Si é fatto tardi, ormai sono le 3:30, il telefono é al 20% e dovrei ancora arrivare al pontile, prendere una barca e arrivare a Innwa, il tramonto é poco prima delle 18, perció mi conviene tornare a Mandalay. Davanti all' ostello c'é questo viaggiatore che ho  visto stamattina in terrazza a fare colazione, dalla faccia mi sembra italiano, e per questo non ho avuto voglia di avvicinarlo. Anche lui mi riconosce e finge di fare l' autostop. Gli chiedo dove sia diretto, gia sapendo che non va in nessun posto. Lo faccio salire e lungo il tragitto ci presentiamo, é turco , si chiama Bugra e sta viaggiando da alcuni mesi. Ha iniziato col Nepal, poi si é spostato in Thailandia dove ha fatto il volontario in un monastero e poi é arrivato in Myanmar. Sulle prime sembra un pó snob, ma la conversazione é fluida e piacevole. Facciamo un  giro per la Pagoda che abbiamo raggiunto in cima alla collina dopo infiniti tornanti. Ci posizioniamo per il tramonto e intanto continuiamo a chiacchierare.
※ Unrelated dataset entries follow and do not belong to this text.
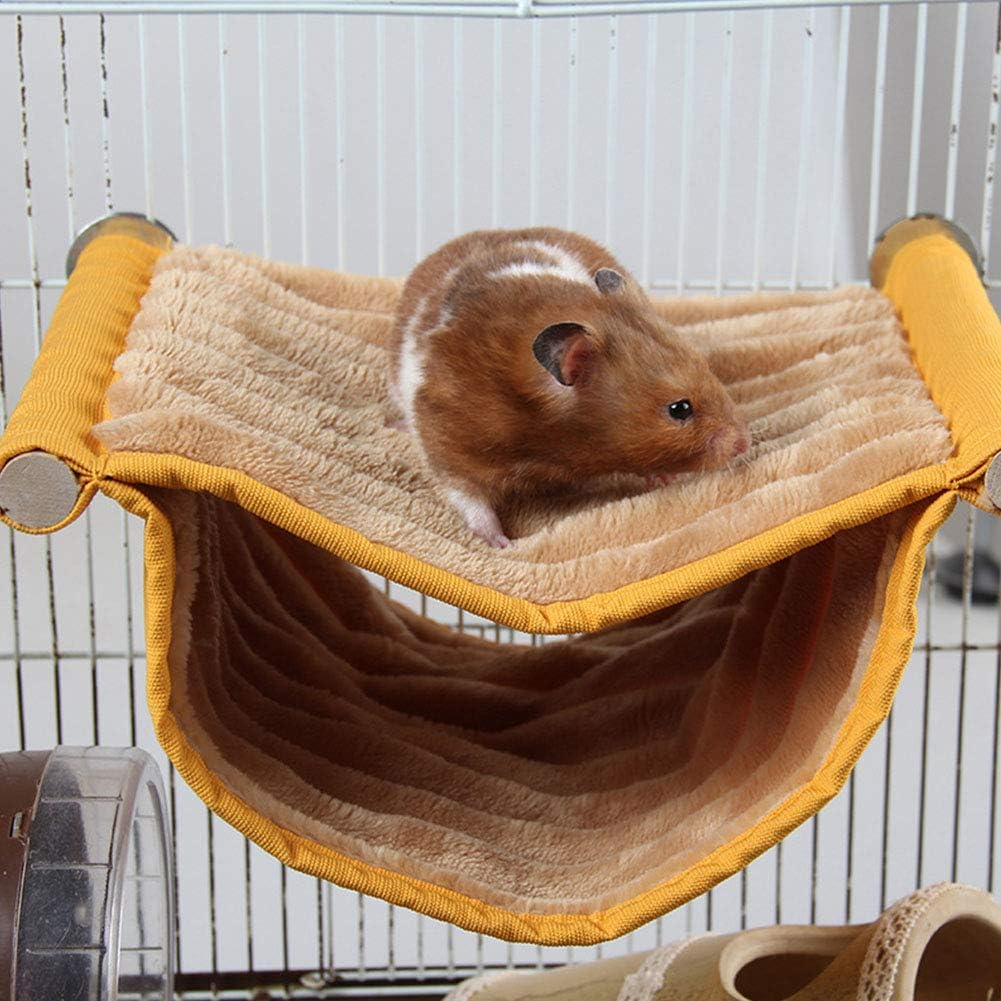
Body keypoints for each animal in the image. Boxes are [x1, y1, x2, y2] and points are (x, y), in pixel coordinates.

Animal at [390, 227, 750, 548]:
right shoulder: (448, 439)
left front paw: (664, 478)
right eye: (680, 409)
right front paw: (504, 544)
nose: (743, 443)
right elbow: (468, 497)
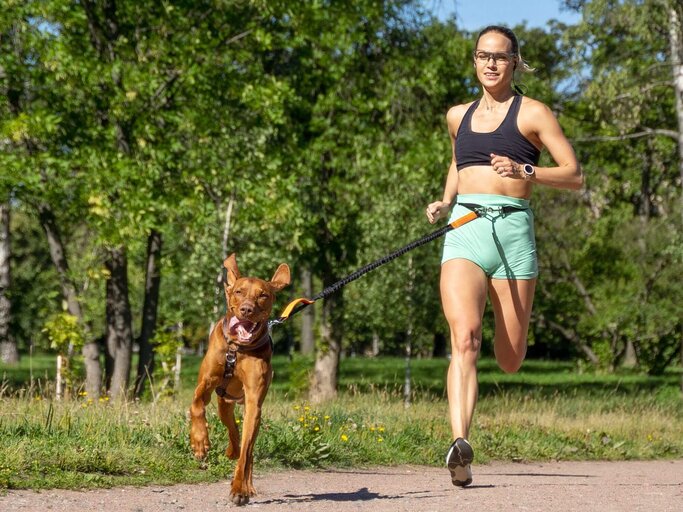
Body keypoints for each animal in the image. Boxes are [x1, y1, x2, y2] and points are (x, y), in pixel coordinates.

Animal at [190, 254, 292, 506]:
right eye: (238, 291)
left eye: (263, 295)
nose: (247, 309)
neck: (236, 349)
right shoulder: (205, 384)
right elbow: (196, 405)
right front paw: (199, 442)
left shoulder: (254, 402)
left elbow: (246, 453)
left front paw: (239, 490)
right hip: (224, 404)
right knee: (233, 432)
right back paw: (230, 449)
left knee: (247, 448)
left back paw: (247, 484)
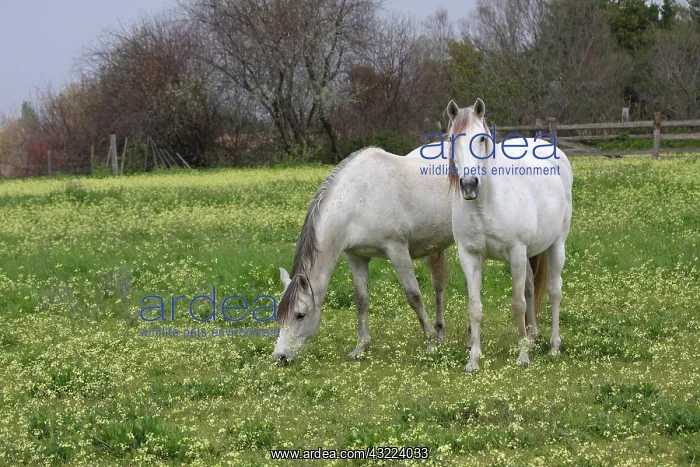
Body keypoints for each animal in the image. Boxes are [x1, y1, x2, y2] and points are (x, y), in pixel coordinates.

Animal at [272, 147, 454, 363]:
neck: (358, 199)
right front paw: (361, 347)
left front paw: (431, 343)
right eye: (279, 315)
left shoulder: (397, 250)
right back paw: (441, 333)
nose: (280, 357)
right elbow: (361, 300)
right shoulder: (356, 257)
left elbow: (414, 296)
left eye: (300, 314)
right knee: (438, 287)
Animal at [446, 98, 573, 372]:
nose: (469, 185)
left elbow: (517, 304)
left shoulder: (516, 252)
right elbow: (474, 307)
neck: (485, 204)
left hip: (557, 245)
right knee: (531, 288)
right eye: (452, 138)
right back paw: (533, 337)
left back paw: (554, 346)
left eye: (481, 139)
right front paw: (473, 359)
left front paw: (523, 356)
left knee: (554, 291)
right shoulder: (469, 256)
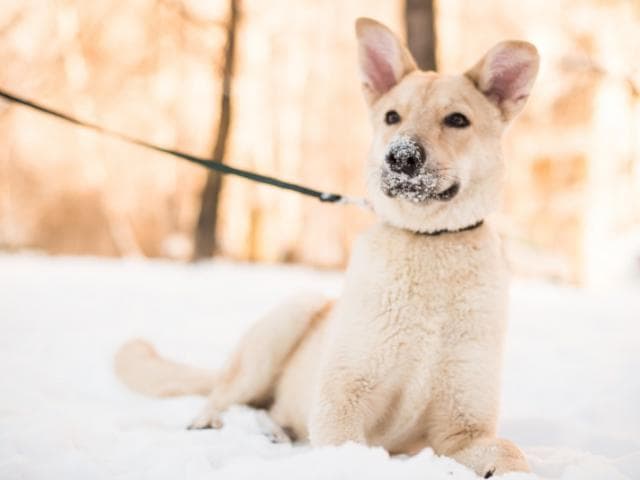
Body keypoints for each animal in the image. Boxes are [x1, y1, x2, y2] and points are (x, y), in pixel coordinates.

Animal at [116, 16, 540, 478]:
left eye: (457, 120)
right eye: (392, 117)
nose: (401, 157)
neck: (428, 243)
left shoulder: (464, 429)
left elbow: (511, 455)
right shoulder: (341, 403)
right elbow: (348, 452)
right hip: (290, 316)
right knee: (226, 396)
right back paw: (214, 422)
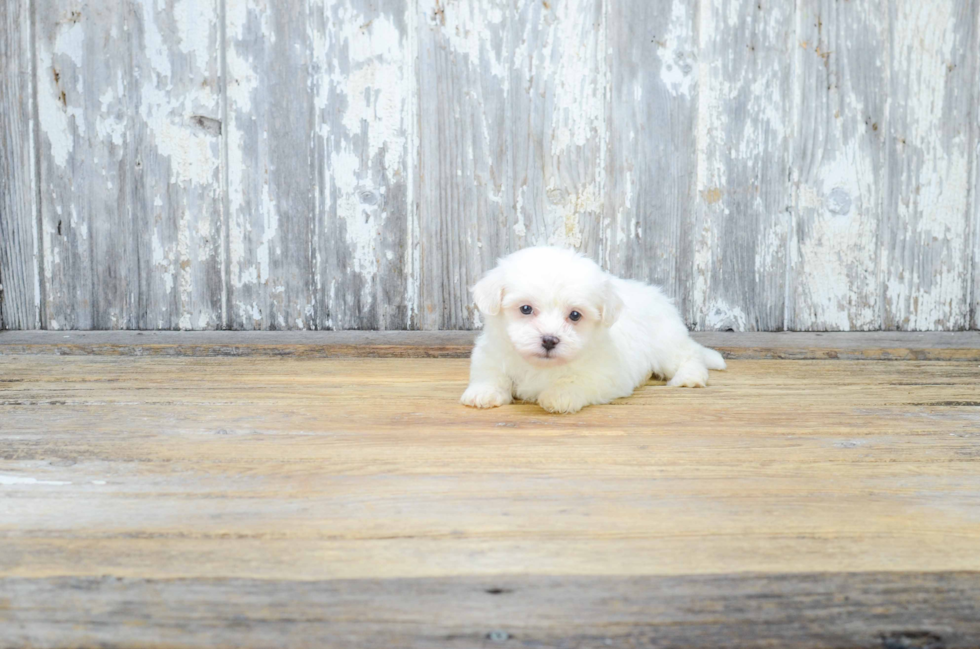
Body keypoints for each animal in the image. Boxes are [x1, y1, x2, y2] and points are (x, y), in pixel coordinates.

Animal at [462, 246, 728, 412]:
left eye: (575, 315)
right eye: (525, 309)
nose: (549, 340)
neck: (541, 366)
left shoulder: (606, 374)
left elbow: (577, 381)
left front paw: (559, 395)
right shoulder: (491, 354)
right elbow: (491, 373)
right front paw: (483, 393)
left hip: (665, 343)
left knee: (688, 356)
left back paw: (689, 378)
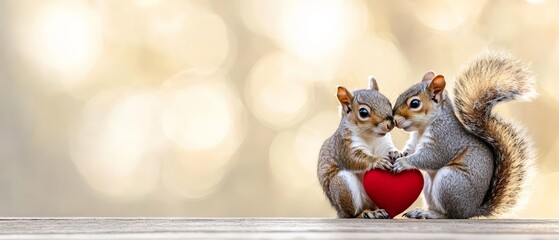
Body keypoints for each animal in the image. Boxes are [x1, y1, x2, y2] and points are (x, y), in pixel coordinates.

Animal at [318, 77, 400, 219]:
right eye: (363, 112)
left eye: (388, 103)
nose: (391, 123)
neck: (371, 136)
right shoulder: (344, 145)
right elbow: (354, 159)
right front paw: (378, 161)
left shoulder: (385, 143)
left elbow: (390, 150)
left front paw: (397, 153)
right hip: (342, 184)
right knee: (353, 213)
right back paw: (367, 213)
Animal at [390, 51, 540, 219]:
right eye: (401, 94)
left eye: (415, 103)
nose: (394, 120)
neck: (423, 128)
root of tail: (473, 210)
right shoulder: (415, 139)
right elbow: (410, 149)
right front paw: (398, 154)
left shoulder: (445, 139)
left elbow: (432, 157)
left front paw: (403, 162)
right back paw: (421, 212)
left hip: (450, 182)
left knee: (452, 215)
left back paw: (434, 215)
Iniziamo a prendere confidenza e rilassandosi la sua espressione cambia. Va a finire che scendendo dalla collina andiamo a cercare un posto dove mangiare. Uno ci piace molto e sono molto carini ma non parlano inglese e il menú é incomprensibile.


A malincuore ci spostiamo nel locale a fianco, un bbq cinese, dove ordiniamo diversi piatti scegliendo tramite le foto e ordiniamo birra Myanmar, esclusivamente in bottiglia per vedere se sotto il tappo abbiamo vinto un premio in denaro.
Dopo diverse ore di conversazione piacevole, satolli, allegrotti, ma ancora poveri ce ne torniamo in ostello dandoci appuntamento per l' indomani quando partiremo dal pontile sul fiume Irrawaddy diretti a Mingun, dopo una breve e pittoresca crociera.